A new report directly linked the worsening rental crisis to the Reserve Bank’s monetary policy tightening, with the rate rises named as having a hand in the reduced availability of rental properties in the market.

Kevin Young, the president of Property Club, said rising interest rates have had a negative impact on property investment lending and led to fewer investors taking up the landlord mantle.

In a study conducted by the independent national property investment group, it was shown that the 11-interest rate rises imposed by the central bank from May 2022 to May 2023 led to 35,000 less rental properties being added to the market pool, based on a median house price of $800,000.

Findings also showed total lending to property investors in Australia fell by a massive $30 billion as result of surging interest rates over the period.

Mr Young said while the figures are grim, it is not showing the full impact of the rate hikes.
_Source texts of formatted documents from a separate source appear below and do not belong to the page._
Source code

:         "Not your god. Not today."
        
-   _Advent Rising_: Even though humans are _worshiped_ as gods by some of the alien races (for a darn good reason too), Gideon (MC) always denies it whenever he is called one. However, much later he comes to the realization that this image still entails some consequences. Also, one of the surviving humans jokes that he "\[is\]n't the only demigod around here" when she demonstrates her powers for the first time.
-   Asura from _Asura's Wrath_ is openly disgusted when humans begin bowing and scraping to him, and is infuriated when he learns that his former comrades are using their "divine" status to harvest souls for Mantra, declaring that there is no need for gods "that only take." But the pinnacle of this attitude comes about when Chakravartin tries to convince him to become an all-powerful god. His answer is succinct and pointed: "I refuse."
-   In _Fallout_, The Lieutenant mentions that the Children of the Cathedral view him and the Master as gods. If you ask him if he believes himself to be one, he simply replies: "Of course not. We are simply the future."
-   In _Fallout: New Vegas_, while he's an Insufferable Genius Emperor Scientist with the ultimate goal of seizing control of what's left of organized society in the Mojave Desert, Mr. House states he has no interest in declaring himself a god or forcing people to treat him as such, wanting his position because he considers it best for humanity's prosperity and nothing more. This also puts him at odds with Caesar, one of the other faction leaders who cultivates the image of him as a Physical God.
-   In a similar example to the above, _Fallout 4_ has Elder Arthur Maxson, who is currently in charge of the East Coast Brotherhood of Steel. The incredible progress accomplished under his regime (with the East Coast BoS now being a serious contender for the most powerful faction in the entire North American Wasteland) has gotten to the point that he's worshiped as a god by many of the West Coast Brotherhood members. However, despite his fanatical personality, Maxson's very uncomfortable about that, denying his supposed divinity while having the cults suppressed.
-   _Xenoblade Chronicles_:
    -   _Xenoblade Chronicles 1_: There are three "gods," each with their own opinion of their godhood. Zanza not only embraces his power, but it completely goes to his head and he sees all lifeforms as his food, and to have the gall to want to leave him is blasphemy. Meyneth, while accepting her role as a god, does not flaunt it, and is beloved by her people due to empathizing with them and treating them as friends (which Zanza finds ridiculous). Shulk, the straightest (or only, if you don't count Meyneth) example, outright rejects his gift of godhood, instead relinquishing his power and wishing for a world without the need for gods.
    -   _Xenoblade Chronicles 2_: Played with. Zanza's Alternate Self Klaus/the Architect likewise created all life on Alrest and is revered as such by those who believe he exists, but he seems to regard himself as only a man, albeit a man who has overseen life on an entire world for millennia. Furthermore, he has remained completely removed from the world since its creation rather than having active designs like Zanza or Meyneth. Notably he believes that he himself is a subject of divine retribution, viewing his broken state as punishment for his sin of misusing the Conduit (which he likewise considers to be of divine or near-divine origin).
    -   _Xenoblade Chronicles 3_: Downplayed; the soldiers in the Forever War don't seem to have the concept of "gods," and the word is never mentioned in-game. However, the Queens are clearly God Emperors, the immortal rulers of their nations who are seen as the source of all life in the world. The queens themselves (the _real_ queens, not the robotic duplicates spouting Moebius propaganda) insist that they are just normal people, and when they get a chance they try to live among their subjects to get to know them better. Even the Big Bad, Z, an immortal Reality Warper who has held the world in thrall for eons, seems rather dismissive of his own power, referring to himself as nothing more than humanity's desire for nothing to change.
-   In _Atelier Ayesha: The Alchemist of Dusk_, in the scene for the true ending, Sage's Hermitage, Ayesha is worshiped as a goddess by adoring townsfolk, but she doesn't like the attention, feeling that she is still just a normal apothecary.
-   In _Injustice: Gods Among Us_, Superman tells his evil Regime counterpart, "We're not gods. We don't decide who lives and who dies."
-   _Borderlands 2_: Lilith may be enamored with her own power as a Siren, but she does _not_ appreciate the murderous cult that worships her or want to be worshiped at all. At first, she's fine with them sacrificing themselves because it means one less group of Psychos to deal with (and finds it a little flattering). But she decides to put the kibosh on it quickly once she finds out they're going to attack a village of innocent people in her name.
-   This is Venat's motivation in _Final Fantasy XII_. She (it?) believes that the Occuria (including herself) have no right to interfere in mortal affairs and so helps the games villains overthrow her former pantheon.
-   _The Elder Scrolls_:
“These figures do not include the thousands of mum and dad property investors who have been forced to sell their rental properties over the past year because the higher mortgage repayments would not have been covered by their rental income,” he explained.

It’s not just investors that are feeling the pain. According to Mr Young, the impact for tenants has been “disastrous”, with many now struggling to find a rental property.

While various ideas have been proposed to alleviate the rental crisis nationwide, Mr Young highlighted a single, straightforward policy change that could swiftly resolve the problem: reversing recent counterproductive rules to lending practices for property investors.

“Since 2016, property investors have been hit by higher interest rates compared to owner-occupiers due to new rules imposed by APRA.

“At the same time APRA effectively made it effectively impossible to get access to lower cost interest-only loans, meaning that property investors on principal and interest loans have had to sell as they cannot service these higher repayments,” he said.

He warned unless there are immediate changes to restore previous lending practices for investors, then Australia will entrench the rental crisis that is gripping the nation.

“Rather than being seen as a short-term phenomenon in Australia, this rental crisis will last for years unless investment lending for investors becomes easier so the supply of rental properties can be boosted over the long term,” Mr Young said.

In his appeal to regulators, Mr Young advocated for the immediate restoration of full access to interest-only loans for property investors.

“The full access to interest-only loans – as is the case in other developed countries – should be restored immediately to investors and this change would not cost the government one extra dollar in public expenditure,” he added.

The executive also expressed the organisation’s belief that the supply of cheaper, lower priced rental properties can be immediately increased if the federal government restores tax depreciation benefits to second-hand properties which were moved in 2017.

“This meant that property investors were incentivised to buy new properties that had higher rents rather than older properties offering tenants lower rents,” he concluded.